'Novice', or 'D grade', is generally used when there's enough participants.
We use the rule of thumb that 'if you finish on the same lap, you're in the right grade' - ie, if you don't get lapped, or you're not lapping riders.
Similarly if you're in a grade and you're going to finish in the top 50% of the grade above, you're a massive sandbagger. If you're in a grade and 50% of the grade below you are quicker, you're probably in too high a grade. Anywhere in between, and you're about right.

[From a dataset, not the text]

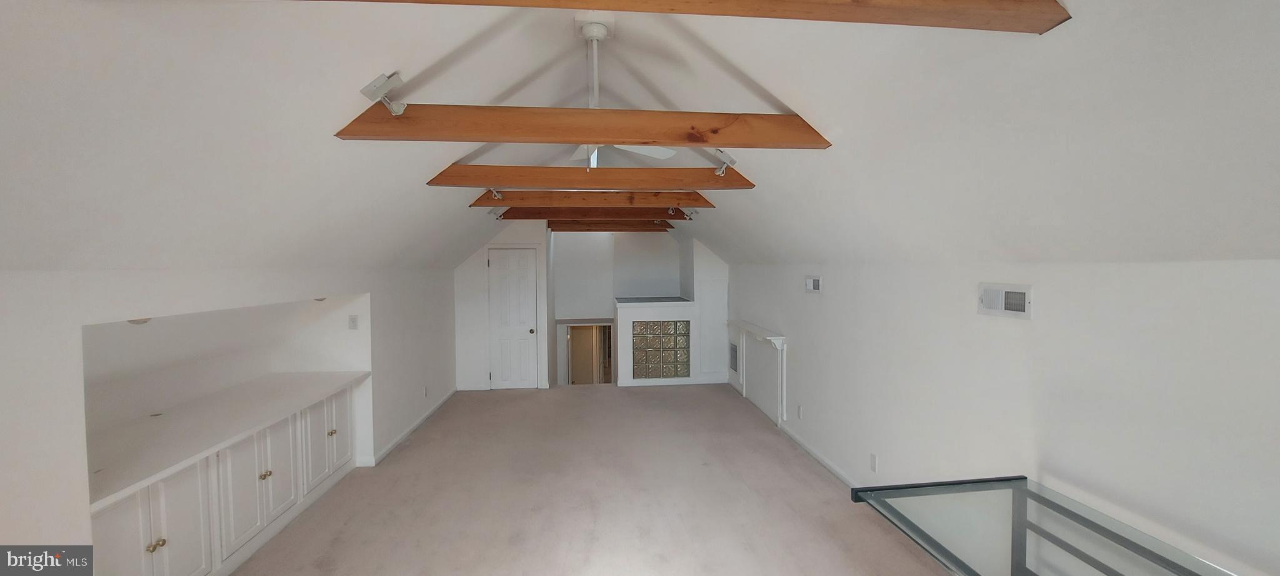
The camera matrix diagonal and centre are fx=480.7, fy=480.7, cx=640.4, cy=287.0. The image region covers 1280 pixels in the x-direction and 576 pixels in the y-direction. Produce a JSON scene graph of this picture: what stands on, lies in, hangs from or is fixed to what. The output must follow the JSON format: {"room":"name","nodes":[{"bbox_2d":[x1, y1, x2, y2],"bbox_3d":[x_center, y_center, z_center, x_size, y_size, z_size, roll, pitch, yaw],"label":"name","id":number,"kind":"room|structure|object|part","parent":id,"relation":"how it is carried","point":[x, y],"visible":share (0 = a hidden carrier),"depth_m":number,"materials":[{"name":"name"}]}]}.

From my experience, 'Sport', being the state level and higher open level category, should really be a pointy-end-of-C-grade level of competition. In the early years I was racing, this held true - back in 2007, we really on had one obvious, massive sandbagger - the rest of the field was pretty evenly matched at the front. But in the years since we're been seeing A grade club riders still racing sport at state level. As a rule of thumb, in an evenly matched, fair race, Sport should be about 50% slower than the winning Elite riders. eg, when Jongewaard and Norris were doing 14s at Glenorchy, myself and the others were doing 21s, and it was a reasonably well-matched race. Lately though, we're seeing riders enter Expert at state level who at times have had average speeds that put them top 3 in Elite. That means the guys in Sport are still getting lapped, and lapping others in the Sport field. That's not cool at all.
It really shouldn't be a hard concept:
Club A: Elite
Club B: Age categories
Club C: Sport
Done.
All you guys who want a Singlespeed Rigid 29er category, instead we might direct you to the nearest local bike store
What I really don't subscribe to is this idea that you need a category for every four riders.
Once a category has 30 riders, then we can look at splitting it. But not before. If you want to win, you have to actually beat someone. And if you really care about winning, then isn't beating two others a pretty hollow win?